The first speaker was Ted Green MBE, President of the Ancient Tree Forum, who joined the conference by video link. He emphasised the particular importance of preserving ancient trees because of their value for biodiversity and because they often have historical significance as markers of boundaries or as commemorative trees. He argued that, although many people see ancient trees as dangerous, in fact they do not pose any particular risk as long as they are well managed by councils and landowners.

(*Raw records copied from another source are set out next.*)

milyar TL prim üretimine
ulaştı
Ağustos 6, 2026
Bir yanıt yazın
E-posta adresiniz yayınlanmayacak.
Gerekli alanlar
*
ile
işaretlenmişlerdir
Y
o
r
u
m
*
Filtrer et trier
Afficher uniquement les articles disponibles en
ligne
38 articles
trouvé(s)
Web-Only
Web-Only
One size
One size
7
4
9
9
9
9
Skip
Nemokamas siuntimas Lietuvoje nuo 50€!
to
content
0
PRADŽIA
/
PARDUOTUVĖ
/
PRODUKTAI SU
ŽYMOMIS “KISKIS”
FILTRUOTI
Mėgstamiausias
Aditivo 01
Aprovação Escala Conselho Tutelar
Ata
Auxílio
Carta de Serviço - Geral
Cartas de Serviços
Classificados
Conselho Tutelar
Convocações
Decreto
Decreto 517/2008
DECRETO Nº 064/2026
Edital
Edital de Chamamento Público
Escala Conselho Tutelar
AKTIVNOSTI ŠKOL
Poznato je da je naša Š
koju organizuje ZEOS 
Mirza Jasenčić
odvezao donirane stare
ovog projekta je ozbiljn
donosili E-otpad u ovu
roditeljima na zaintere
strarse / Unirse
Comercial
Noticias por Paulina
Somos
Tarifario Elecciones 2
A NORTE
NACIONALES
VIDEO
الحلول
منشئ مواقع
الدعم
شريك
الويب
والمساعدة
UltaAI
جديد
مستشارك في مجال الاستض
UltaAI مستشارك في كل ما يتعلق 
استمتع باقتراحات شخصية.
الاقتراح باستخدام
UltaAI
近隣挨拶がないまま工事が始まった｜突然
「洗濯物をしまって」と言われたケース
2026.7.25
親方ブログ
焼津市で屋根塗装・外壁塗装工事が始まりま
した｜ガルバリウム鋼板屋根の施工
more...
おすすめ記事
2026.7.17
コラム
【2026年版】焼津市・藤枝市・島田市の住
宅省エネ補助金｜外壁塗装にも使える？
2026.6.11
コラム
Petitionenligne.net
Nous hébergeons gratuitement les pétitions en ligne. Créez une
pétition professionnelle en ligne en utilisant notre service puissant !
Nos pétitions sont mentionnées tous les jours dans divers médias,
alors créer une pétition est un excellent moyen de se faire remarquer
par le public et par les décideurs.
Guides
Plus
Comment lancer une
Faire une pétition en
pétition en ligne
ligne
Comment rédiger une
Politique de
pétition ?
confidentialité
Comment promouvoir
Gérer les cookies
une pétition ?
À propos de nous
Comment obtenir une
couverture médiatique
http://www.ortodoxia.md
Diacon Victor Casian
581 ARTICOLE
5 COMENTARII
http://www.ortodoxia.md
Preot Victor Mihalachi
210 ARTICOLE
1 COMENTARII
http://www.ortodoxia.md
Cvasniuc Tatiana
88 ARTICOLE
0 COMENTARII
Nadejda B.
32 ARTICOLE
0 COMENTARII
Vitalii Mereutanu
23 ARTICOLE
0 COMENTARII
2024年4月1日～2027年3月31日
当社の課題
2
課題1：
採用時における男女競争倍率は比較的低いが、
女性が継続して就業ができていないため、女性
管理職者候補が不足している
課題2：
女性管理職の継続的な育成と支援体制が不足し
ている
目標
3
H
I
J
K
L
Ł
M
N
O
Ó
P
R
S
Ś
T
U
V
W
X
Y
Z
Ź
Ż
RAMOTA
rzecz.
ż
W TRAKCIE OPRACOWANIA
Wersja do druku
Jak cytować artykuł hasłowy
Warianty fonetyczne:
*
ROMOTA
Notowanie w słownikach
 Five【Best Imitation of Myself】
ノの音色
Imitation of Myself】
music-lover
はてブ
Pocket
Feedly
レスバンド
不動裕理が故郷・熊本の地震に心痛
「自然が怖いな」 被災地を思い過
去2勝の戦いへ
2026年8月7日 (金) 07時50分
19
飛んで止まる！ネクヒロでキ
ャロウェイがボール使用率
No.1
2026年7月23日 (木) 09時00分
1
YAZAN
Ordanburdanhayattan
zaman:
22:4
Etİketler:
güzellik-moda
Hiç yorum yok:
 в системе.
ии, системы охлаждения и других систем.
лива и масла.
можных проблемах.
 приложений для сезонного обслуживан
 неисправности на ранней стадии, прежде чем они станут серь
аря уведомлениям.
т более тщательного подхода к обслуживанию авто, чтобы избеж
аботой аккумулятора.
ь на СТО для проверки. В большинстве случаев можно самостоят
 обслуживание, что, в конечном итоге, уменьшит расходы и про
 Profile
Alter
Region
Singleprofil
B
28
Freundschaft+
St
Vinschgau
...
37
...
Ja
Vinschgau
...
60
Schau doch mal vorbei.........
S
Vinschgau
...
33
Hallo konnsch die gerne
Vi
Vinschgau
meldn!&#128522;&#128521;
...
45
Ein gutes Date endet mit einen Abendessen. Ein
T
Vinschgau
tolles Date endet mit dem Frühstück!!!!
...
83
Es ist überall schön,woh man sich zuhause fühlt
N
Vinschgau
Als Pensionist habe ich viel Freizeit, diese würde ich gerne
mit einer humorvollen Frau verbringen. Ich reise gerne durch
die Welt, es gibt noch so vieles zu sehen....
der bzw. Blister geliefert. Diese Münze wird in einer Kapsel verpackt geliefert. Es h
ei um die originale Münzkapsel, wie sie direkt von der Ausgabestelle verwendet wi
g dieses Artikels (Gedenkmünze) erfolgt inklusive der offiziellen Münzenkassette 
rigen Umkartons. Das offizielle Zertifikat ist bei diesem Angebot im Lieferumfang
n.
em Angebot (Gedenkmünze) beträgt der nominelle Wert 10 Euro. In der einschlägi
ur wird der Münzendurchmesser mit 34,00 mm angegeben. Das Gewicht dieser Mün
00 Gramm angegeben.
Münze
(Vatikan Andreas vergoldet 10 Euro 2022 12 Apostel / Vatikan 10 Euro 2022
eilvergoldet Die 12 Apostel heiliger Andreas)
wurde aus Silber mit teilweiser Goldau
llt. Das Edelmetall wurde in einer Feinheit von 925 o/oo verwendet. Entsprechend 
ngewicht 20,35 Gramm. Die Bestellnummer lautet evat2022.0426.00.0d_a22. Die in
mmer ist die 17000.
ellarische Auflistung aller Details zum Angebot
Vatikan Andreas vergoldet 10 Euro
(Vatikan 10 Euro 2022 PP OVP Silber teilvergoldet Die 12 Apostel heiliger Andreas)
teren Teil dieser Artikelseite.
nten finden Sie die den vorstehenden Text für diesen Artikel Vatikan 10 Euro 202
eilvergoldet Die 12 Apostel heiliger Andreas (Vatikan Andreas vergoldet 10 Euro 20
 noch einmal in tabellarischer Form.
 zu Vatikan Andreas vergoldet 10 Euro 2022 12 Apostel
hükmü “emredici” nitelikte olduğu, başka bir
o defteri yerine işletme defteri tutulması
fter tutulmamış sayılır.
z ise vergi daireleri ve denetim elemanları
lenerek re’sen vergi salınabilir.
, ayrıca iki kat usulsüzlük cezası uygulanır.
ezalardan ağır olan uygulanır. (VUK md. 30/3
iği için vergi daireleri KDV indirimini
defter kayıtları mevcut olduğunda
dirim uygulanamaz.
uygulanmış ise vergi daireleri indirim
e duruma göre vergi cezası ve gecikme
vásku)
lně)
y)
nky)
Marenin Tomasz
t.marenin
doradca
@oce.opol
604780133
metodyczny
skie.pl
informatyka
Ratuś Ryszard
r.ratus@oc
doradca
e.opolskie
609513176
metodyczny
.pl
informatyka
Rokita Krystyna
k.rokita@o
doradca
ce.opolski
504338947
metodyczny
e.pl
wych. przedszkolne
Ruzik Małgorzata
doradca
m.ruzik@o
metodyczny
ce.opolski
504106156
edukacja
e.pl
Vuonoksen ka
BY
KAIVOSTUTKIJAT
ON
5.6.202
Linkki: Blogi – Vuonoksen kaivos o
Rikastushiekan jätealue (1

Dr. Nicola Dempsey of the Department of Landscape at the University of Sheffield focused on the evidence for the value of trees for wellbeing. The research project Improving Wellbeing Through Urban Nature is based in Sheffield and has already shown how trees are associated with improvements in health and reductions in anti-social behavior. These effects are particularly marked in areas of social deprivation where people may not have easy access to green spaces further away. Therefore, while rural forests are important, many cannot access them easily, and therefore urban trees are so crucial. Trees are known to improve air quality, reduce temperatures and minimise the risk of flooding, but the mechanisms for the full range of benefits they bring are not easy to elucidate. Greater biodiversity and having a close connection with nature seem to be particularly valuable in promoting wellbeing.
Fran Halsall of Sheffield Tree Action Groups (STAG) and Councillor Alison Teal of the Green Party have both been actively involved in the campaign to protect Sheffield street trees in response to the council’s decision to fell thousands of healthy trees across the city. Fran has a communications role within STAG and is responsible for keeping people up to date with the campaign through their website.
Many trees have already been felled despite the protests. A further 17,500 are still at risk, although felling has currently been halted to allow time for a new strategy to be considered. As Fran pointed out, though, protesters do not feel confident that the council will consult fully on the issue and there has been a huge loss of trust.
Alison Teal was first elected to represent Nether Edge and Sharrow ward on Sheffield City Council in May 2016 and has recently been re-elected with a greatly increased vote, largely as a result of the tree campaign. Nether Edge is an area of the city with many mature trees that are under threat and local people are very passionate about protecting them. Alison has herself been arrested as a result of her peaceful protest to protect the trees. The case was dismissed. Alison feels that it would be very possible for the council to review their agreement with Amey, the contractor which is carrying out the felling, but does not feel optimistic that this will be done. This makes it all the more important that organisations such as ITF give their support to the campaign.
Ian Dalton works as a Tree Officer for Bromley Borough Council in London and has provided expert advice to the tree protesters in Sheffield. From his professional viewpoint he could see no justification for the removal of healthy trees on the scale planned in Sheffield. He said that it was understandable that councils had to cope with financial cuts, but that councils elsewhere had been able to manage this without losing their street trees. In contrast he described the situation in Bristol where plans are being made to double the tree canopy by 2050.
The last two speakers at the event highlighted some of the creative and educational work that is being done. Annette Taberner spoke of how Street Tree Art Sheffield (STARTS) was founded in response to the tree felling. They meet as a group to make drawings and paintings of trees as a form of ‘soft campaigning’ and to allow people to express their feelings about the loss of their trees.
Sue Pitt spoke about ITFs contribution to the Fruit-full Communities Project and commented on the benefits to the young people involved in planting orchard trees at 26 sites across the country. She introduced Melanie Sheldon who had been active in the project at YMCA North Staffordshire and who now works for the YMCA encouraging others to get involved in similar projects.
The event wound up with Oliver Mantell reading some tree-related poems. It was a wonderful way to end the event as poetry really helps us to make that deep connection with trees that will help to ensure their survival.